This project aims to reproduce the results of several model-free RL algorithms in continuous action domain (mujuco environment).
This projects
- uses pytorch package
- implements different algorithms independently in seperate files / minimal files
- is written in simplest style
- tries to follow the original paper and reproduce their results
My first stage of work is to reproduce this figure in the PPO paper.
- A2C
- ACER (A2C + Trust Region): It seems that this implementation has some problems ... (welcome bug report)
- TRPO (TRPO single path)
- PPO (PPO clip)
- Vanilla PG
On the next stage, I want to implement
- Random Search (see Simple random search provides a competitive approach to reinforcement learning)
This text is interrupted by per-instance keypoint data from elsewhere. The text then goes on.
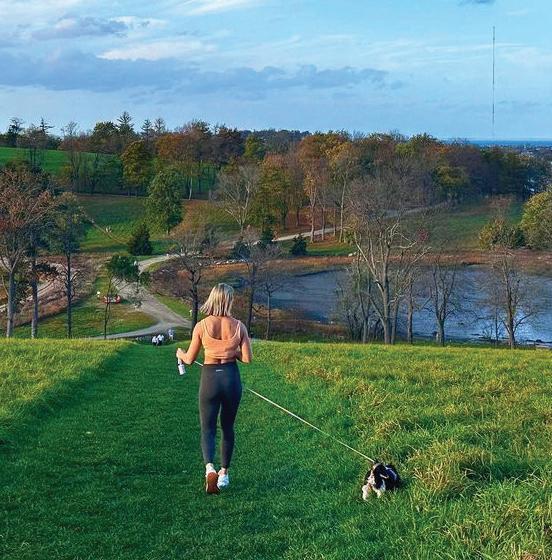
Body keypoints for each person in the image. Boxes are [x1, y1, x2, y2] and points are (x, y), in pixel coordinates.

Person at [176, 283, 252, 494]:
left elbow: (189, 359)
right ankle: (224, 473)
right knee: (227, 427)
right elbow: (247, 358)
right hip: (231, 378)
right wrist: (231, 351)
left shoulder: (201, 326)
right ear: (229, 301)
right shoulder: (239, 326)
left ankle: (209, 468)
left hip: (210, 378)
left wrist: (179, 353)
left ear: (213, 299)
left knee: (207, 428)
- NPG (natural policy gradient)
- SAC (soft actor-critic)
Then next stage, discrete action space problem and raw video input (Atari) problems:
- Rainbow: DQN and relevant techniques (target network / double Q-learning / prioritized experience replay / dueling network structure / distributional RL)
Rainbow on Atari with only 3M: It works but may need further tuning.
And then model-based algorithms (not planned)
- change the way reward counts, current way may underestimate the reward (evaluate a deterministic model rather a stochastic/exploratory model)
PPO implementation is of high quality - matches the performance of openai.baselines.